Episode 8 - Years of Living Dangerously: Uprising (wt)

Featuring America Ferrera and Sigourney Weaver
Premieres Wednesday, Dec. 14, at 10/9c

America Ferrera journeys to Illinois to shed light on the U.S.’ controversial dependence on coal plants that emit climate-altering carbon dioxide but still remain a major source of energy. Sigourney Weaver explores China’s explosive economic growth and the impact it is having on the environment not just locally but on a massive global scale.

America Ferrera’s Story
While some coal plants are shutting down across the country, coal still remains a major source of energy, and burning it emits toxic pollutants and climate-altering carbon dioxide. One of those plants still functioning is in Waukegan, Illinois, where it employs about a hundred people and provides $1 million a year to this struggling city north of Chicago on Lake Michigan. A band of local activists, in part backed by the Sierra Club’s Beyond Coal Campaign (funded by former New York City Mayor Michael Bloomberg) are waging a battle to shut down the plant.

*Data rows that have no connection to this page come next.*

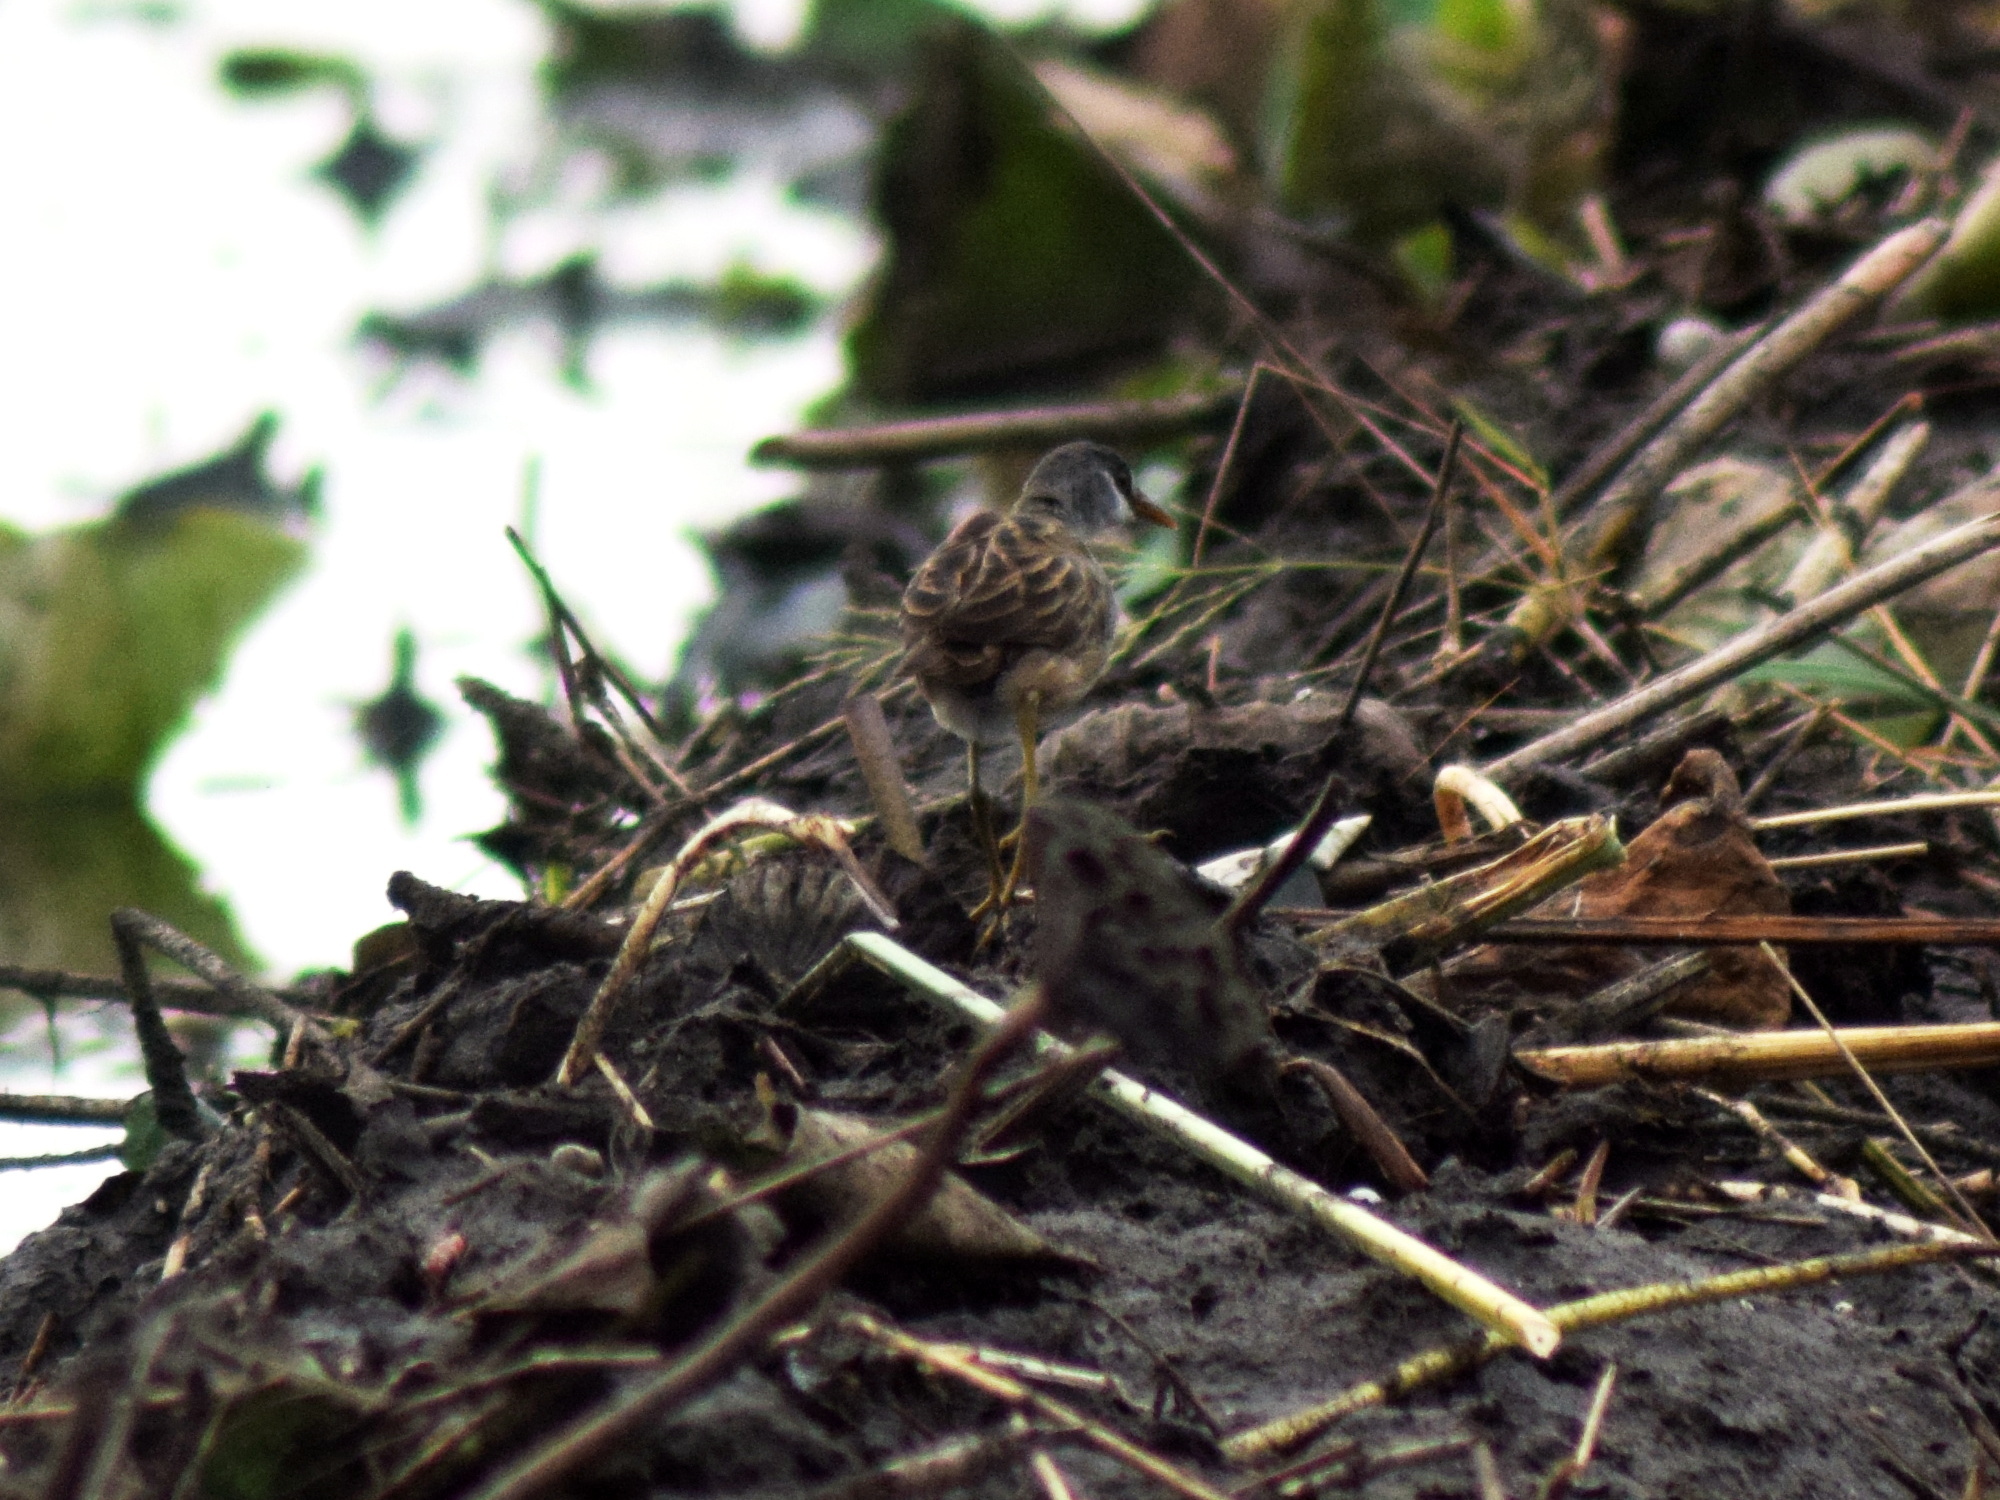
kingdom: Animalia
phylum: Chordata
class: Aves
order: Gruiformes
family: Rallidae
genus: Porzana
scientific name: Porzana cinerea
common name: White-browed crake
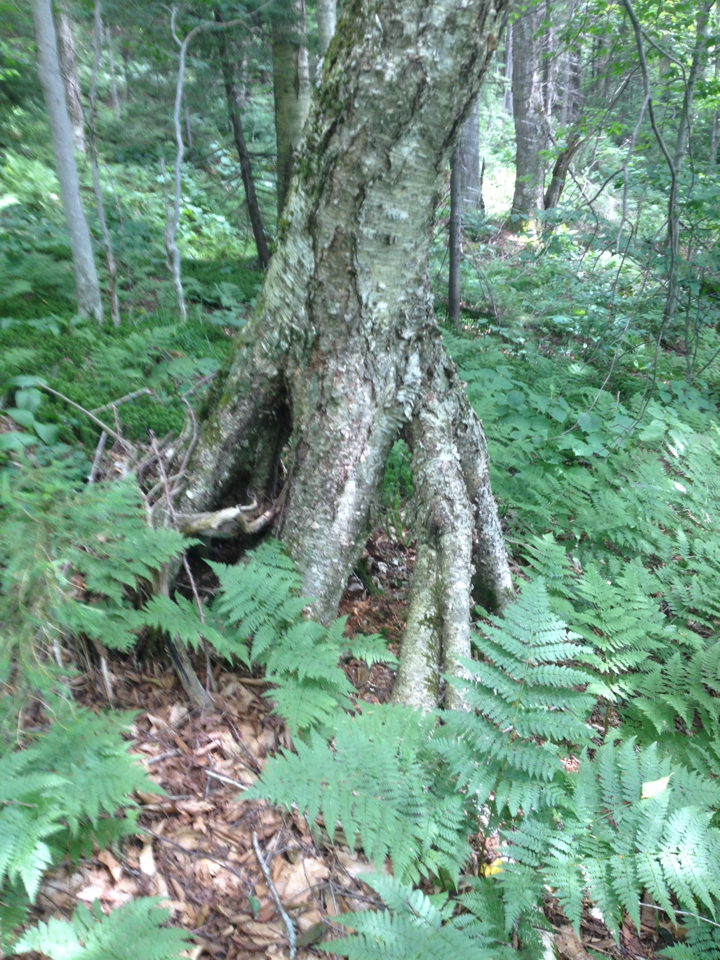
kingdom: Plantae
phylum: Tracheophyta
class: Magnoliopsida
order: Fagales
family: Betulaceae
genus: Betula
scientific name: Betula alleghaniensis
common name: Yellow birch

America Ferrera journeys to Waukegan to see how the campaign is doing, and she talks to those who want to close the plant and those — like the local mayor — who want to keep it open, even as residents claim the plant is making them sick.

Sigourney Weaver’s Story
In the past few decades, China has experienced explosive economic growth, but its success has come at a cost, as fossil fuels like coal have provided the energy and materials needed to feed the world’s demand for Chinese exports. The result has been air pollution that chokes many of China’s major cities and a burgeoning middle class that desires blue sky and clean air. Now, pressured from the bottom by activists and civil society, China is investing more money in clean energy (solar, wind and nuclear) than any other country on the planet. Sigourney Weaver visits Hong Kong and China to see whether the world’s biggest polluter is fulfilling promises to reduce emissions, even as its population and industry continue to grow.